Page-level text extractions:
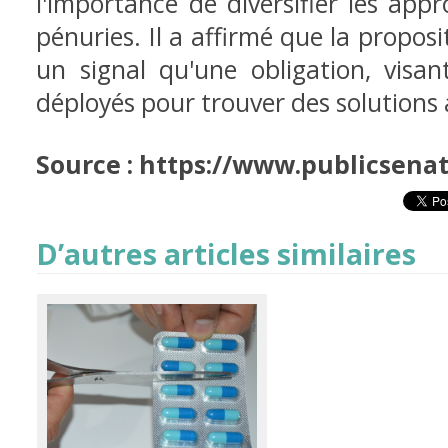
l'importance de diversifier les app
pénuries. Il a affirmé que la propos
un signal qu'une obligation, visan
déployés pour trouver des solutions 
Source : https://www.publicsenat
D’autres articles similaires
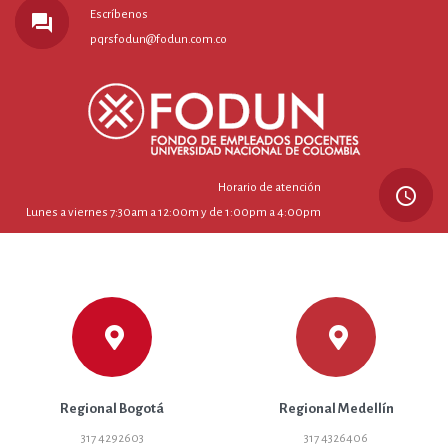
Escríbenos
forum
pqrsfodun@fodun.com.co
Horario de atención
query_builder
Lunes a viernes 7:30am a 12:00m y de 1:00pm a 4:00pm
Regional Bogotá
Regional Medellín
317 4292603
317 4326406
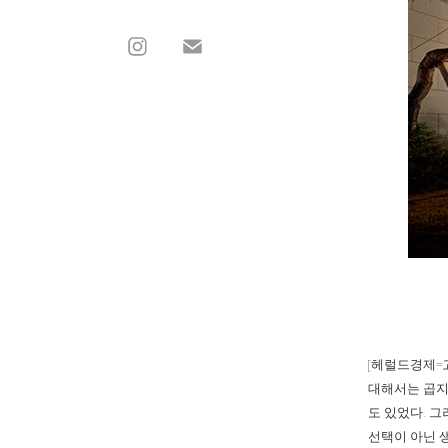
[헤럴드경제=고
대해서는 곱지
도 있었다. 
선택이 아닌 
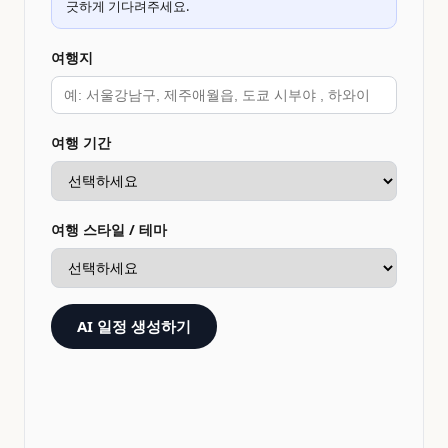
긋하게 기다려주세요.
여행지
여행 기간
여행 스타일 / 테마
AI 일정 생성하기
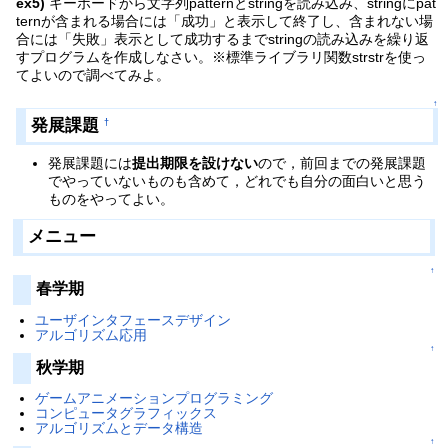
ex5)
キーボードから文字列patternとstringを読み込み、stringにpat
ternが含まれる場合には「成功」と表示して終了し、含まれない場
合には「失敗」表示として成功するまでstringの読み込みを繰り返
すプログラムを作成しなさい。※標準ライブラリ関数strstrを使っ
てよいので調べてみよ。
↑
発展課題
†
発展課題には
提出期限を設けない
ので，前回までの発展課題
でやっていないものも含めて，どれでも自分の面白いと思う
ものをやってよい。
メニュー
↑
春学期
ユーザインタフェースデザイン
アルゴリズム応用
↑
秋学期
ゲームアニメーションプログラミング
コンピュータグラフィックス
アルゴリズムとデータ構造
↑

EXERCISE » Copy out every line of text in the entries above without changing any character. Leave the pictures out of your answer.

SOLUTION TO THE EXERCISE »
l'importance de diversifier les app
pénuries. Il a affirmé que la propos
un signal qu'une obligation, visan
déployés pour trouver des solutions 
Source : https://www.publicsenat
D’autres articles similaires
Escríbenos
forum
pqrsfodun@fodun.com.co
Horario de atención
query_builder
Lunes a viernes 7:30am a 12:00m y de 1:00pm a 4:00pm
Regional Bogotá
Regional Medellín
317 4292603
317 4326406
[헤럴드경제=고
대해서는 곱지
도 있었다. 
선택이 아닌 
긋하게 기다려주세요.
여행지
여행 기간
여행 스타일 / 테마
AI 일정 생성하기
ex5)
キーボードから文字列patternとstringを読み込み、stringにpat
ternが含まれる場合には「成功」と表示して終了し、含まれない場
合には「失敗」表示として成功するまでstringの読み込みを繰り返
すプログラムを作成しなさい。※標準ライブラリ関数strstrを使っ
てよいので調べてみよ。
↑
発展課題
†
発展課題には
提出期限を設けない
ので，前回までの発展課題
でやっていないものも含めて，どれでも自分の面白いと思う
ものをやってよい。
メニュー
↑
春学期
ユーザインタフェースデザイン
アルゴリズム応用
↑
秋学期
ゲームアニメーションプログラミング
コンピュータグラフィックス
アルゴリズムとデータ構造
↑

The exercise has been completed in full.